2. The Commissioner disallowed a deduction of $7,000 interest, saying:
2. The deduction of $7,000.00, representing interest paid to the Wagegro Corporation, does not appear to be a proper deduction from income and has therefore been disallowed.
The evidence is all one way to support the finding that petitioner paid the amount to Wagegro as interest on an existing indebtedness, which has since been discharged. The Commissioner's determination must be reversed.

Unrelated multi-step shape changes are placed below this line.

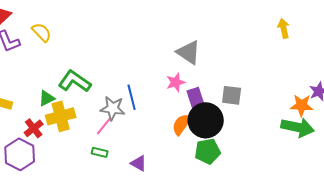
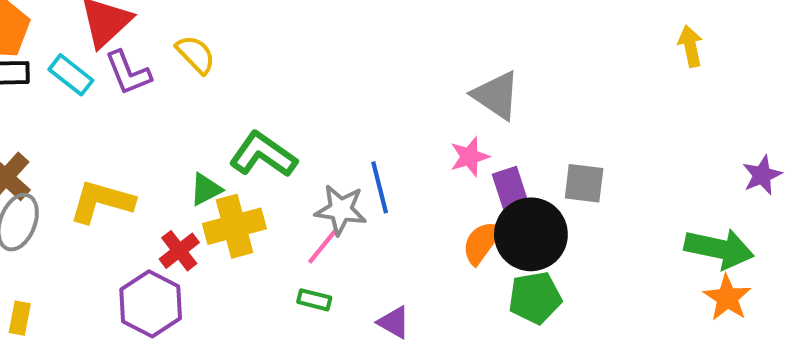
orange star: (302, 105) -> (727, 298), moved, turned 30

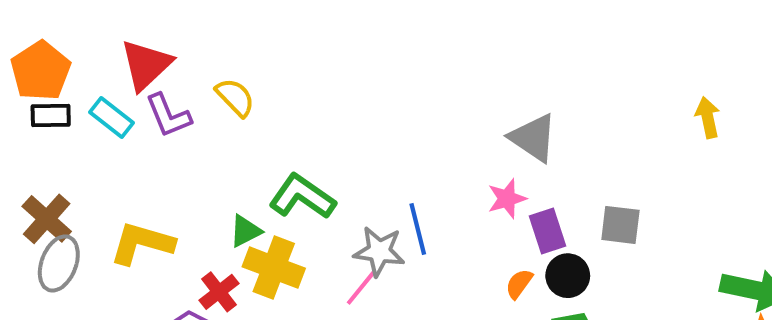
yellow arrow: (690, 46) -> (708, 118), moved
yellow cross: (234, 226) -> (274, 268), turned 36
black circle: (531, 234) -> (568, 276), size x0.6
orange semicircle: (482, 243) -> (519, 284), size x0.7

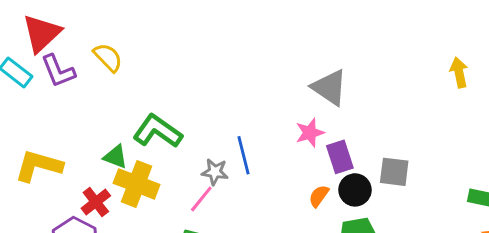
gray square: (620, 225) -> (394, 172), moved
green triangle: (245, 231) -> (115, 157), turned 48
gray star: (379, 251) -> (215, 172), size x0.7

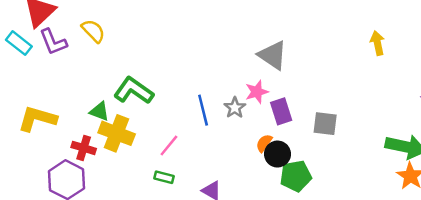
gray star: (215, 172) -> (235, 108), moved, turned 30
black circle: (355, 190) -> (277, 154), moved
red cross: (96, 202) -> (84, 148), turned -35

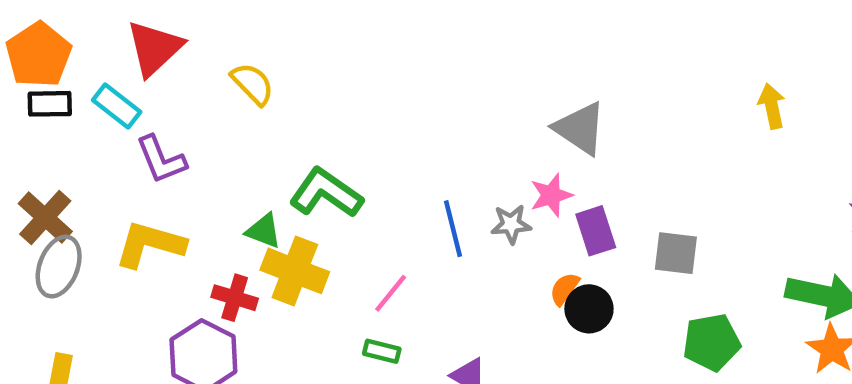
purple L-shape: (53, 42) -> (161, 160), moved
gray star: (235, 108) -> (511, 224), turned 30
green pentagon: (296, 176) -> (712, 342), moved

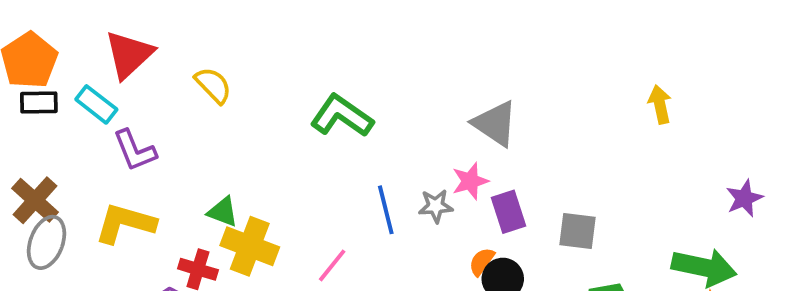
green L-shape: (326, 193) -> (342, 116), moved

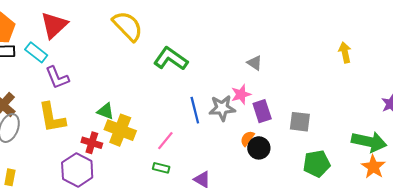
yellow semicircle: (213, 85) -> (128, 26), moved, size x1.5
gray triangle: (495, 124) -> (255, 63), size x0.6
gray star: (436, 206) -> (222, 108), size x1.4
yellow L-shape: (125, 223) -> (52, 117), turned -116

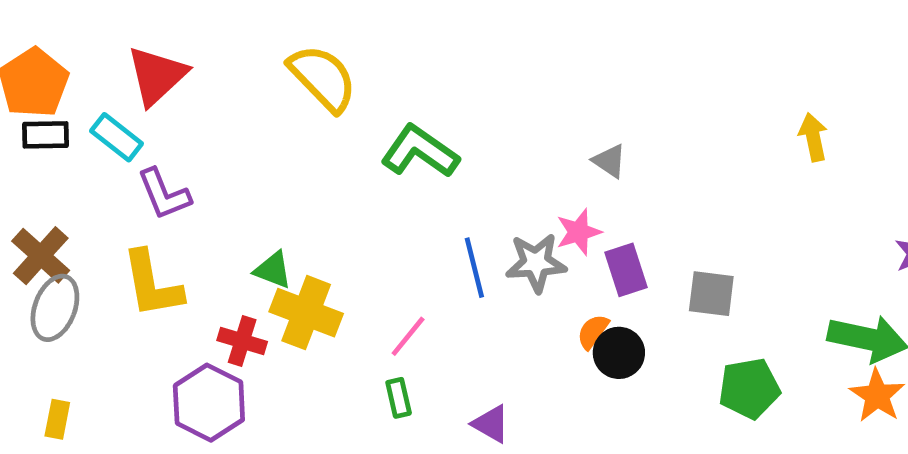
green rectangle: (161, 168) -> (399, 398), turned 63

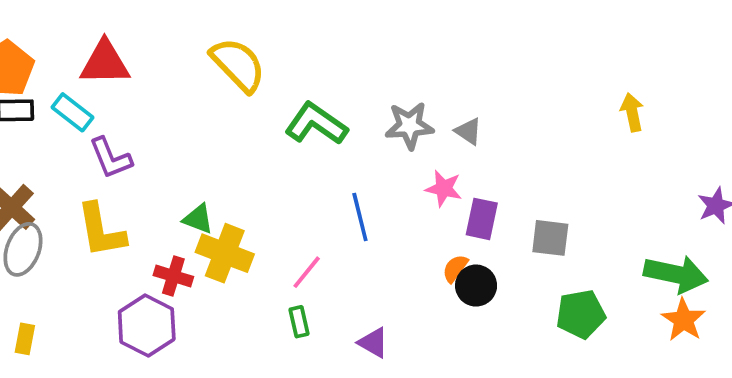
red triangle: (157, 76) -> (105, 63), turned 42
pink star: (579, 232) -> (444, 188), turned 30
gray star: (536, 263) -> (409, 126), moved
purple rectangle: (626, 270) -> (482, 219), turned 30

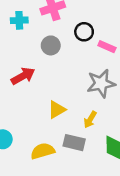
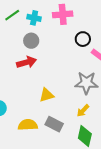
gray circle: (51, 45) -> (31, 41), moved
yellow arrow: (90, 120) -> (83, 111), moved

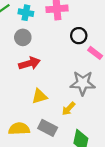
red arrow: (27, 62) -> (29, 63), moved
yellow arrow: (83, 111) -> (69, 109), moved

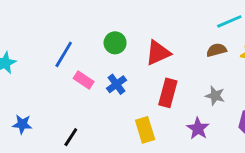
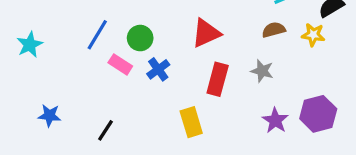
green circle: (115, 43) -> (140, 38), moved
gray star: (215, 96) -> (262, 71), moved
purple star: (198, 129) -> (275, 120), moved

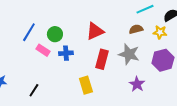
blue cross: (158, 69) -> (66, 53), turned 32
gray star: (262, 71) -> (129, 54), size x1.5
purple hexagon: (318, 114) -> (163, 60), moved

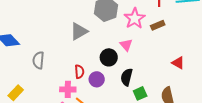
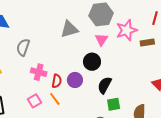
pink triangle: (126, 45) -> (101, 40), moved
red semicircle: (79, 72) -> (57, 81), moved
pink cross: (68, 89) -> (39, 72), moved

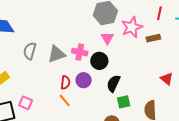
gray triangle: (69, 29) -> (57, 54), moved
pink cross: (39, 72) -> (80, 52), moved
pink square: (35, 101) -> (26, 103), moved, turned -32

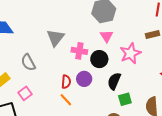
pink star: (132, 27) -> (130, 53), moved
gray semicircle: (30, 51) -> (28, 62), moved, turned -42
gray triangle: (57, 54) -> (55, 38), moved, turned -30
pink square: (26, 103) -> (25, 93), moved, turned 32

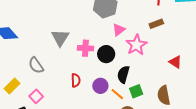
pink triangle: (107, 36) -> (119, 30), moved, turned 32
purple circle: (84, 79) -> (100, 86), moved
orange line: (66, 100) -> (117, 94), moved

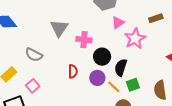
black circle: (106, 54) -> (102, 57), moved
gray semicircle: (36, 65) -> (34, 55), turned -30

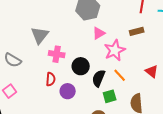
pink cross: (84, 40) -> (57, 54), moved
purple circle: (97, 78) -> (68, 91), moved
orange line: (114, 87) -> (120, 75), moved

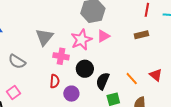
pink star: (115, 50) -> (81, 40), moved
orange line: (120, 75) -> (132, 79), moved

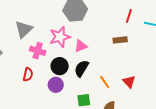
pink triangle: (103, 36) -> (81, 46), moved
black semicircle: (103, 81) -> (81, 68), moved
purple circle: (71, 94) -> (56, 85), moved

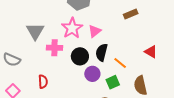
red semicircle: (28, 75) -> (43, 82), moved
orange line: (105, 82) -> (120, 63), moved
purple circle: (56, 85) -> (92, 74), moved

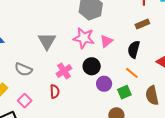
pink star: (72, 28) -> (84, 38), turned -30
pink cross: (55, 48) -> (64, 71), moved, turned -35
black semicircle: (102, 52) -> (134, 49), moved

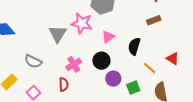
pink star: (84, 38) -> (82, 23), moved
pink triangle: (106, 41) -> (108, 37), moved
black semicircle: (134, 49) -> (134, 46), moved
orange line: (132, 73) -> (149, 68), moved

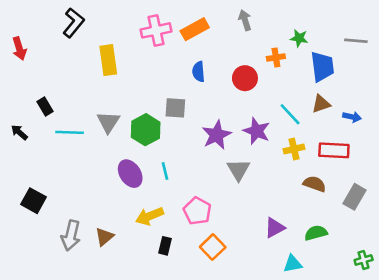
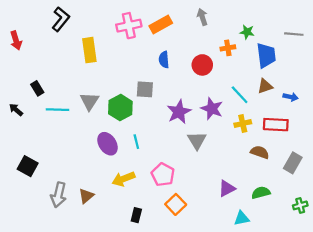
black rectangle: (165, 246) -> (136, 215), moved
green cross: (364, 260) -> (300, 205), moved

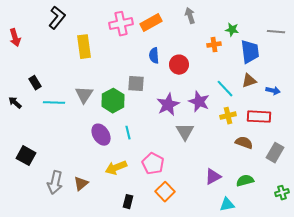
red circle: (202, 65) -> (179, 65), moved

3. In the amended answer, the respondent sets up as new matter that in consideration of petitioner's entering into a contract of employment with the Firinbank Corporation he received 5,000 shares of that corporation having a fair market value of $510,000. This the petitioner denies. The issue, is not pressed in argument. As appears from the findings, the 5,000 shares were not the consideration in the employment contract, but were issued for the options and $5,000 cash. There is, therefore, no ground for respondent's contention, and it must fail.
Reviewed by the Board.
Judgment will be entered under Rule 50.